### Goal of the exercise
Starting at the top of the listing below, copy each line exactly, stopping after the line that contains "Structures marked on".
---- Source material
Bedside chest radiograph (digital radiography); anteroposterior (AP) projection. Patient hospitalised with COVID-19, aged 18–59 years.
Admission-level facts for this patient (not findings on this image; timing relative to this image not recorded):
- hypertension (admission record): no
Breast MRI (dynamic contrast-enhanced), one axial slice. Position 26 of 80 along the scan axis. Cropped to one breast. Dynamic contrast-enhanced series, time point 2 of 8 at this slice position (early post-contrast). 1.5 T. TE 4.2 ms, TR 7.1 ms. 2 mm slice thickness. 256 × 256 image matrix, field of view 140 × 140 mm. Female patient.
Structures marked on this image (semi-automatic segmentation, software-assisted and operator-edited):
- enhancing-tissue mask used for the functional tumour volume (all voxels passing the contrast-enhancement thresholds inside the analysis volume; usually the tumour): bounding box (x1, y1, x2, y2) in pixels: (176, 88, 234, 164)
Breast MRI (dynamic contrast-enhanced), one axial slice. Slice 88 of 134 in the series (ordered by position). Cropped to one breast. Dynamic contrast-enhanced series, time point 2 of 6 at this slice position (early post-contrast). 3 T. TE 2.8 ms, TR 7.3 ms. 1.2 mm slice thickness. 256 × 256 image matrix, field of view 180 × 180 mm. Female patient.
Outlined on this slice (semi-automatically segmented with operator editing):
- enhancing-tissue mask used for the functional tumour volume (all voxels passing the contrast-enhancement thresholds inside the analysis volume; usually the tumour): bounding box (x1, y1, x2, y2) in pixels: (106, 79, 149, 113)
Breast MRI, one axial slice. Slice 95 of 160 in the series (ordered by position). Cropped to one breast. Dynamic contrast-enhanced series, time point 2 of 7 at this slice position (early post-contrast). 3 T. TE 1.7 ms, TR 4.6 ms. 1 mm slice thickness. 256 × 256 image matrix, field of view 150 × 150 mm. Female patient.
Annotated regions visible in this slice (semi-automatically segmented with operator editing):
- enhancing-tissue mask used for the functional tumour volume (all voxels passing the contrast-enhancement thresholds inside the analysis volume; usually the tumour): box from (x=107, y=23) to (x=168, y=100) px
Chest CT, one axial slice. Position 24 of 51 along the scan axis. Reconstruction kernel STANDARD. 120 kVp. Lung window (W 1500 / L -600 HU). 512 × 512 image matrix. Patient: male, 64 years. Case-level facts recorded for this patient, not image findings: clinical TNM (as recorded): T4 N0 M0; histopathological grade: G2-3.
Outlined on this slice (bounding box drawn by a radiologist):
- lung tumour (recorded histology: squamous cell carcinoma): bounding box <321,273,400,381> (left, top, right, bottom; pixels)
--------
### Written solution
Bedside chest radiograph (digital radiography); anteroposterior (AP) projection. Patient hospitalised with COVID-19, aged 18–59 years.
Admission-level facts for this patient (not findings on this image; timing relative to this image not recorded):
- hypertension (admission record): no
Breast MRI (dynamic contrast-enhanced), one axial slice. Position 26 of 80 along the scan axis. Cropped to one breast. Dynamic contrast-enhanced series, time point 2 of 8 at this slice position (early post-contrast). 1.5 T. TE 4.2 ms, TR 7.1 ms. 2 mm slice thickness. 256 × 256 image matrix, field of view 140 × 140 mm. Female patient.
Structures marked on this image (semi-automatic segmentation, software-assisted and operator-edited):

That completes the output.